I have been spurred to write because of a couple of previous posters who have told horror stories about what it is like to be a woman teaching philosophy. I feel sad that some of my colleagues have had such bad experiences, but I also want to let prospective professors know that not everyone has had experiences like that. So, here is what it has been like for me.
I am a white Jewish (this is noticeable from my last name) woman who has been teaching philosophy for over a decade. My student populations have been diverse ethnically, with many Asian and Latino students, many of whom are international students or who are the first generation in their families to attend a university. Politically and religiously, they are all over the map.
I have never been called a name. No one has ever commented on my clothing, positively or negatively. (I suppose I might get a rare compliment on a new shirt). No one has propositioned me or made a sexual innuendo. One time a female student “came out” to me, but in that case I was complimented that she felt comfortable doing so. I dress in a way that is noticeably female, but I avoid anything that is too tight, low-cut, or see-through. I would be uncomfortable wearing something that I would think might be distracting.

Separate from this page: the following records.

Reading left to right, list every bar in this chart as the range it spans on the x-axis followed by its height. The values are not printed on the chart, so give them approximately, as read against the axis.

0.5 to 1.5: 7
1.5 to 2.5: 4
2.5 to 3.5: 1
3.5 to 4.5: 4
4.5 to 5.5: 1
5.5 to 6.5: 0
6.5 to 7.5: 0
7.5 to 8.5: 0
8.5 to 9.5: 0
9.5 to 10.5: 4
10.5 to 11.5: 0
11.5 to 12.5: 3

I do think that my students react differently to me as a woman, however. I think I am more likely to get grade complaints or requests to be able to turn things in late; I think students expect that I will be more lenient in those regards. And they are often unhappy to find that I am not. Surely that affects my course evaluations. Occasionally I get a student who is overly aggressive in discussion, in a way that they probably would not have been if I were a male professor, but these have been rare. I do get called Miss, Mrs., or Ms. relatively often, all of which bother me, but I suspect some of this is simple ignorance on the student’s part of what they are supposed to call their professors. And some do call me by my first name, but many of these are science majors, who generally call all of their professors by their first names. (Frankly, I’d rather be called by my first name than be called Miss, Mrs., or Ms.)
On the positive side, one of the great joys of being a woman professor is to be able to encourage my female students who show real aptitude and yet who are feeling less-than-confident about their abilities. Seeing their faces light up, and seeing them redouble their efforts, makes it very much worth it. I also make a point of telling female students who have been good class discussants that I appreciate their thoughtful comments. Of course, I do this with my male students, too, but I think I make more of a point of it with my female students. And I think many of my female students very much appreciate having a female professor who actually assigns women philosophers to read from time to time.